Texto para análise.
○ ○ ○ ○ ○

A maior radicalização, os indivíduos menos radicalizados terão menores custos de reconversão para voltar novamente ao lulismo que, como demonstrara André Singer, é maior do que o petismo. Além disso, o presidente em exercício sempre concorre com o maquinário público ao seu favor e, vamos convir, a troca ministerial na comunicação do governo atual foi muito bem-sucedida.
Assim que, na hora de avaliar, como bem nos relatara Albert O. Hirschman, a equação entre custo e benefício, ao que tudo indica, penderá para Lula, se não houver uma tormenta perfeita que, por ora, está dissipada. Em termos populares, a direita tradicional não irá trocar o certo pelo duvidoso. Um político fisiologista feito e direito sabe que o afastamento do poder por apenas quatro anos pode ser seu decreto de morte e, pelo que sei, não são muito adeptos ao autossacrifício.
IHU – Quais são os maiores aprendizados que a esquerda brasileira construiu desde 2013?

○ ○ ○ ○ ○

Material extraído.
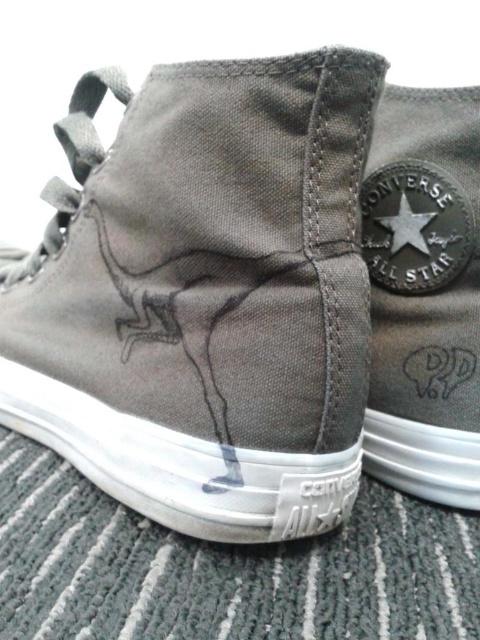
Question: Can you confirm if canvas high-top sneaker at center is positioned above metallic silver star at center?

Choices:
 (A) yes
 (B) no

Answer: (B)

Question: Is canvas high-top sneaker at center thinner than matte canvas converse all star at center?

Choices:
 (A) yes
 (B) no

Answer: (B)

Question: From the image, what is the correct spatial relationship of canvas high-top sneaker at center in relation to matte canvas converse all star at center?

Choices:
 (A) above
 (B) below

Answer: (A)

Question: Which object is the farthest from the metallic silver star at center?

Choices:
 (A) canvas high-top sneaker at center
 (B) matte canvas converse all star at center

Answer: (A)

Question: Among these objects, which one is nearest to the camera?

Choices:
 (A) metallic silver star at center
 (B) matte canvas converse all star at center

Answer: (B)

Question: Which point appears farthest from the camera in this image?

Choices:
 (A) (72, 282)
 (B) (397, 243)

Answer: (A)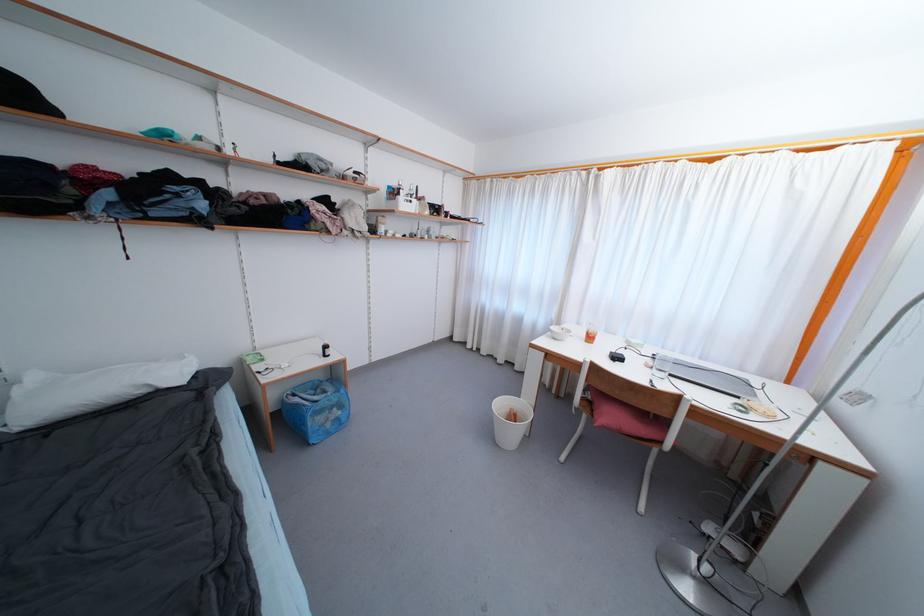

○ ○ ○ ○ ○

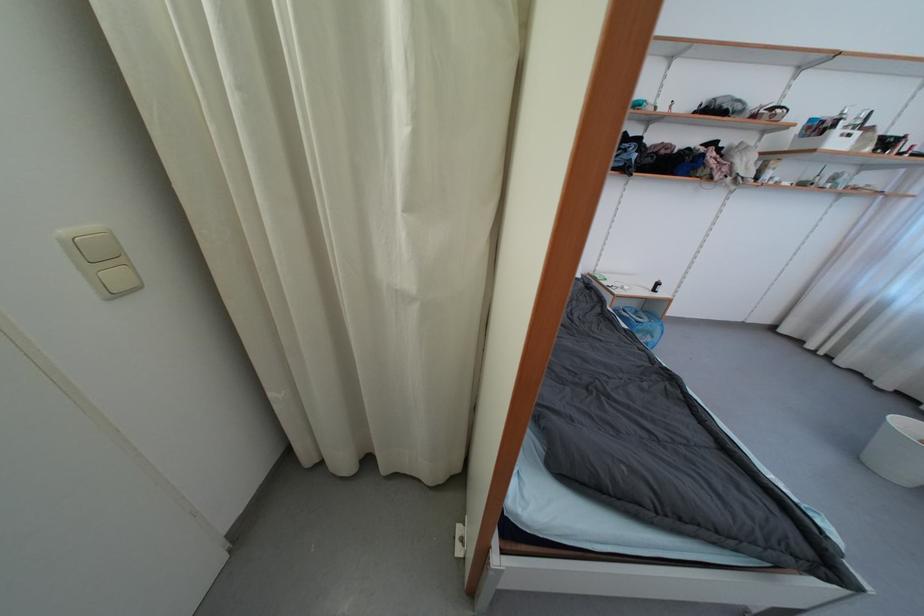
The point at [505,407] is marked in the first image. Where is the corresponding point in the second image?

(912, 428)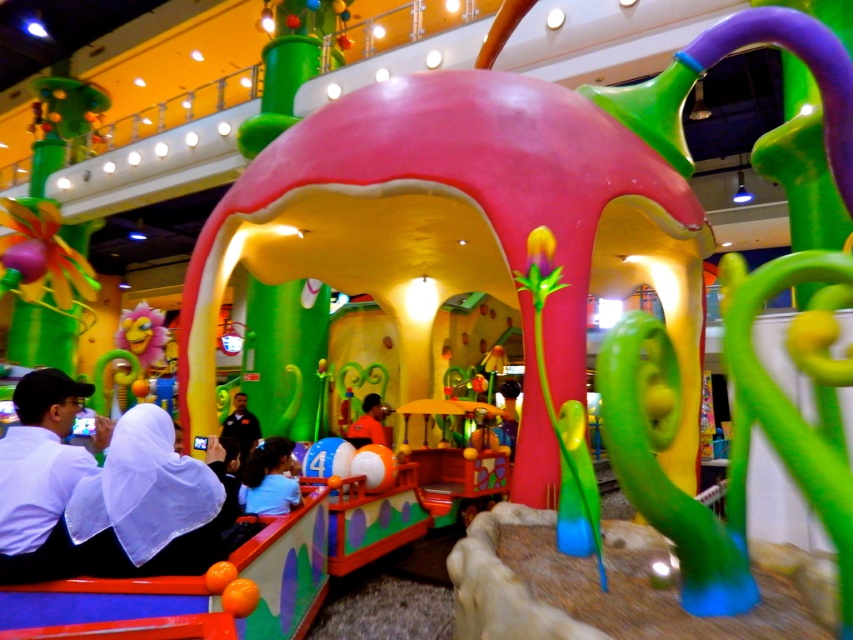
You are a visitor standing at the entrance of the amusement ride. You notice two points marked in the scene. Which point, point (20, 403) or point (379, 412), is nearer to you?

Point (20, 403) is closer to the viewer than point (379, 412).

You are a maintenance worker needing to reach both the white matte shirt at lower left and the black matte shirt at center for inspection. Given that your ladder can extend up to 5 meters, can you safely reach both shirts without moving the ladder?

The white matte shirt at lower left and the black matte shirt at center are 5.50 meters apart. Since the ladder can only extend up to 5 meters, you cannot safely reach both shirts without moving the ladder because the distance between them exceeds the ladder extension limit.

○ ○ ○ ○ ○

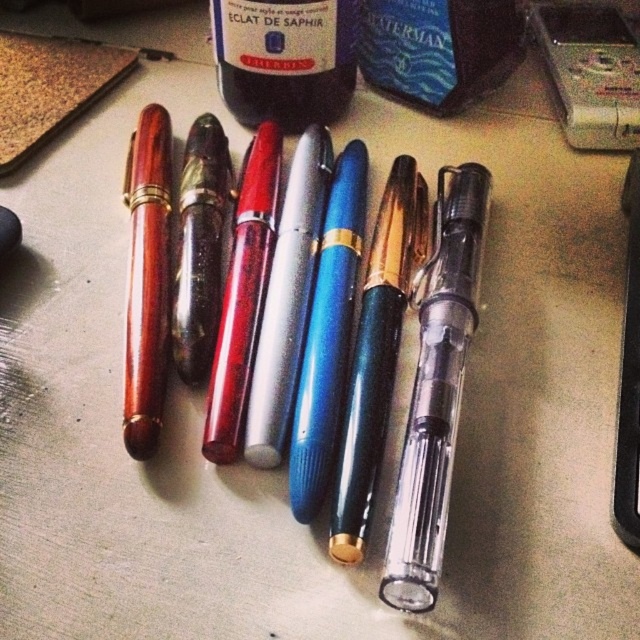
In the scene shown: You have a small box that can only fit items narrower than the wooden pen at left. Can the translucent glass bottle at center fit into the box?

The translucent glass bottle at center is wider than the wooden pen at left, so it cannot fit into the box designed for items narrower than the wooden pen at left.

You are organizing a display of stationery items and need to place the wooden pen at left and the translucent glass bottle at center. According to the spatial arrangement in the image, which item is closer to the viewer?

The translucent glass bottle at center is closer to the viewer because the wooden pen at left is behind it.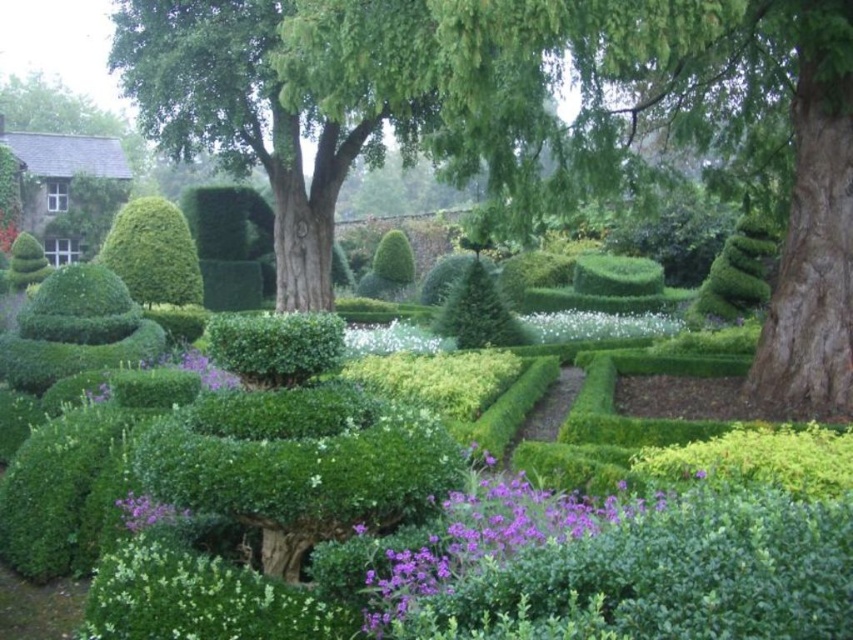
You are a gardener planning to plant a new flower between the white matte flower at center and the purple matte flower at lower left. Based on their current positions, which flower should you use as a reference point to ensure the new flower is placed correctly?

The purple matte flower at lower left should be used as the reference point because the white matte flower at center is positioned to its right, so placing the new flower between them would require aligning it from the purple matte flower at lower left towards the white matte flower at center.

○ ○ ○ ○ ○

Tarefa 1.
Responda com base no texto para análise:
(a) Quem demonstrou que o lulismo é maior do que o petismo?
(b) Qual autor é citado a respeito da equação entre custo e benefício?
(c) Por quantos anos de afastamento do poder um político fisiologista pode ter seu decreto de morte?
Tarefa 2. Traduza para o inglês esta frase do texto para análise: "Em termos populares, a direita tradicional não irá trocar o certo pelo duvidoso."
Tarefa 3. Dê continuidade ao texto sobre o lulismo e a direita tradicional a partir da última frase apresentada.
O material é independente do texto e não tem relação com ele.

Resposta 1.
(a) André Singer.
(b) Albert O. Hirschman.
(c) Por apenas quatro anos.

Resposta 2. In popular terms, the traditional right will not trade the certain for the doubtful.

Resposta 3.
Hernán Ramiro Ramírez – Já falamos do processo de oligarquização das forças políticas, mosca azul que inoculou com seu veneno as forças de esquerda, basta acompanhar a nominata dirigente de um partido ou um sindicato para essa constatação. Assim, sua resposta tem sido mais reativa do que ativa. Em um processo que se deu aos trancos e barrancos. Como falara Borges, nosso literato/filósofo de cabeceira, o que nos une às vezes não é o amor, mas o espanto. Então, pela primeira vez membros do PSOL integram a grade ministerial de um governo petista. Guilherme Boulos hoje é mais próximo do que Lula do que figuras históricas do seu partido. O PSOL também se voltou um pouco ao centro, por essa necessidade de unir forças que a conjuntura impunha.
Outra característica brasileira é de ter reações paquidérmicas diante de mudanças estruturais, e com a esquerda não seria diferente. Demorou a acontecer, mas uma luz no final do túnel se vislumbra. Se bem não temos uma repolitização semelhante do que o bolsonarismo mais duro, ela está conseguindo aglutinar e até se impor nos momentos decisivos. Já não perde, pelo menos empata e até vence nos acréscimos, vide as recentes mobilizações que conseguiram barrar a promulgação de leis chaves.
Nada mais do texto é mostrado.